My adult nephew has a girlfriend that I don't much care for. I have a difficult time remembering her name because she has one of those late 80's princess names, Brittany, Ashley, Jessica, etc. It's awkward because I keep wanting to call her his former girlfriends name. Awkward!

They've been dating eight months and she's practically living with him. This would be fine normally, except the nephew still lives with His Parents. (yes, next door, in case you were wondering) The Nephew is atoning for past sins so I'm okay with him still living with his parents.

My dislike makes me a little uncomfortable because I'm close with my nephew and only want the best for him. But I have to trust that he will make the right choices and she's going to be okay.
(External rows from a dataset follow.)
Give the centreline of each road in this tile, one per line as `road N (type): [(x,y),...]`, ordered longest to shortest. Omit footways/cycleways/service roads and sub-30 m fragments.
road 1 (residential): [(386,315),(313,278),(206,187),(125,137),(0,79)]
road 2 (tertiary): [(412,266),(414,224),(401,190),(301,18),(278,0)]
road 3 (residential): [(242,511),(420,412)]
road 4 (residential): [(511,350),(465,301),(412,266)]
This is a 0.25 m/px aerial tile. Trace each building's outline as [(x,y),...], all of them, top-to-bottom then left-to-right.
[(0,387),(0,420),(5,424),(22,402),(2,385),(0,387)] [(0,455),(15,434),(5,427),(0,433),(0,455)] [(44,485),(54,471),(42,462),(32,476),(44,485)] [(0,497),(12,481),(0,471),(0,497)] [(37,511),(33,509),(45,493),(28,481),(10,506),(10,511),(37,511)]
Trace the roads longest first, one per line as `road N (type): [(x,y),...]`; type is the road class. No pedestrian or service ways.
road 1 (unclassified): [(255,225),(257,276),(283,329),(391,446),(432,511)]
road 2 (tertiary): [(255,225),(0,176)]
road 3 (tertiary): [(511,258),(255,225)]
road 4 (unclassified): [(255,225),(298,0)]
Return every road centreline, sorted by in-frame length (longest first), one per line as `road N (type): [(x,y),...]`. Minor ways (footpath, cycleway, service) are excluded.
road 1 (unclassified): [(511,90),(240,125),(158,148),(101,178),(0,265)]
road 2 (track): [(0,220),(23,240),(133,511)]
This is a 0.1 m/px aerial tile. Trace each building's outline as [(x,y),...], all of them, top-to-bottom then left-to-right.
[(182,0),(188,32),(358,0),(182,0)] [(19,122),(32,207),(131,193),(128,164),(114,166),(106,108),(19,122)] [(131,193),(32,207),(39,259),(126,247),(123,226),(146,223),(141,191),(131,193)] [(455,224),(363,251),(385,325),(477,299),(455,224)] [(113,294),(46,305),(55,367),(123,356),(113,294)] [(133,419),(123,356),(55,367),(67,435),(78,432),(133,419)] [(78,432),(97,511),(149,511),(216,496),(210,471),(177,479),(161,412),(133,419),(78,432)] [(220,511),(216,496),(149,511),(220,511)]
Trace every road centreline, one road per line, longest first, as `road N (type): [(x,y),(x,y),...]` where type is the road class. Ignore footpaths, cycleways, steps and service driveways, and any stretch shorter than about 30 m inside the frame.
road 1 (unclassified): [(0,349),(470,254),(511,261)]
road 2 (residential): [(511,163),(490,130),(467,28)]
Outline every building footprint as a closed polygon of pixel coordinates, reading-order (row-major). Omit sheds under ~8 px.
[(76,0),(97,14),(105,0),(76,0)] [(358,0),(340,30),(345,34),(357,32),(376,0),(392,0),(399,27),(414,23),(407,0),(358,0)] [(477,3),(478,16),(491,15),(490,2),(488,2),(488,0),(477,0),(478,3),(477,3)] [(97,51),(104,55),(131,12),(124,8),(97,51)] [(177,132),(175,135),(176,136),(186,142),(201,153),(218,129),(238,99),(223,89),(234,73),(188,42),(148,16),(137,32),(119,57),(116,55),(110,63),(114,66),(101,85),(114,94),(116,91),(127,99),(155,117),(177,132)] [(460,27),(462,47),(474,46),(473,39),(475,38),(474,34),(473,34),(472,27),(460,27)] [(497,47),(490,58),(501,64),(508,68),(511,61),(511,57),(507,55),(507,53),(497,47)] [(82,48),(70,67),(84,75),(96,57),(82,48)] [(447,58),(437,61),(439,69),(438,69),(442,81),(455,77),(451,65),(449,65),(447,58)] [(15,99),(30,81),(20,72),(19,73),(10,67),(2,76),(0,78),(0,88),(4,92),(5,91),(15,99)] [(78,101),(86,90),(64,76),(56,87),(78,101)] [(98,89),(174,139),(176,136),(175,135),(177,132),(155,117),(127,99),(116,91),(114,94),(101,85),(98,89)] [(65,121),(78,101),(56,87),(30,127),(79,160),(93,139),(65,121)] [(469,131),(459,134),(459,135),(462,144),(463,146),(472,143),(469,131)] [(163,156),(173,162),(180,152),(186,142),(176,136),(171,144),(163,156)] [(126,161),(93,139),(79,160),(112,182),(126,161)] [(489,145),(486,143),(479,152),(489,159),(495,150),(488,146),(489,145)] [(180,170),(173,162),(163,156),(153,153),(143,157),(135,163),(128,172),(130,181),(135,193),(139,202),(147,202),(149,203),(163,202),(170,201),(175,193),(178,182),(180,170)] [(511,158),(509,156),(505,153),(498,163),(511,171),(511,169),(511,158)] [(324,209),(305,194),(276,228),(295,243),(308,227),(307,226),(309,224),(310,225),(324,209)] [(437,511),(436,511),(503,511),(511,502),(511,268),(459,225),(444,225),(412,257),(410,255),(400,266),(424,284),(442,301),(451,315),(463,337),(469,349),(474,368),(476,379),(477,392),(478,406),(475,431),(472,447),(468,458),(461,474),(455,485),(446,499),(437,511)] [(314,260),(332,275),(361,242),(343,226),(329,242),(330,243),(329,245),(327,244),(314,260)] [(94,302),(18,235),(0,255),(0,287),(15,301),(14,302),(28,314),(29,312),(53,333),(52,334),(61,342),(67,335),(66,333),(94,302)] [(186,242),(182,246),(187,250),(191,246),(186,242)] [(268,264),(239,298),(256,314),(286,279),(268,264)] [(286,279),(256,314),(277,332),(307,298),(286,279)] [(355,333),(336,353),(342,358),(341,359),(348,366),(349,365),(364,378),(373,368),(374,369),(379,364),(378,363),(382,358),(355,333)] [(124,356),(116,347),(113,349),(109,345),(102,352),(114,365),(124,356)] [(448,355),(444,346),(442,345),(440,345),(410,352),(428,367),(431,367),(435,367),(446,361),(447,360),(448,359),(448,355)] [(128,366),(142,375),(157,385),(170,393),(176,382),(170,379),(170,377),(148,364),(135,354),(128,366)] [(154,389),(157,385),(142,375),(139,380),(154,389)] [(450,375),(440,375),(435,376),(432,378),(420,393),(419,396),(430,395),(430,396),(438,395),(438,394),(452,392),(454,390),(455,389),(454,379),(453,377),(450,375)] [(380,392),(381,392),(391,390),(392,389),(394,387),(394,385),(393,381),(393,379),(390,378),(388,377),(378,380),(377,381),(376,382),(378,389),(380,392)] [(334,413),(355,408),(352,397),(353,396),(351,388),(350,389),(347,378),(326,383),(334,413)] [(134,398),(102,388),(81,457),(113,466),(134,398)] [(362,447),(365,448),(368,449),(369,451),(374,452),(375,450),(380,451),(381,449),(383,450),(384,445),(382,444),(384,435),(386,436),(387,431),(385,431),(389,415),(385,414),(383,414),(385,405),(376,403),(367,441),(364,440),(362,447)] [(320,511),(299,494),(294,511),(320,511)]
Tonight as I was pulling into the "Firegirl Family Compound", Brittany/Ashley/whatever was coming "home" in front of me. For some reason, I suddenly remembered being her age.

At 21, I was divorced and newly dating Kevin. Because of the melodrama with Michael, we ended up living together much quicker than a "normal" relationship. Also, having come from a non-communicative, non-affectionate family, I was longing for any semblance of a family. Kevin's family was certainly more than I bargained for.

At 21, I was a little bit crazy. You can't get married to a pathological liar at eighteen and not be affected in a negative way. I'm sure Kevin's family was a little "WTF" with me at first as well.

It turns out that Princess Name does come from a shattered family. Mom is an addict and Dad is a classic enabler. She has a little sister that she's trying to protect while also trying to take care of herself. I'm sure that this family seems like the Brady Bunch to her.

So, suddenly I got it. I understood. Like his uncle Kevin, Nephew is The Good Guy. Like Firegirl, Princess Name is just trying to make her way. I hope she is as lucky as I was.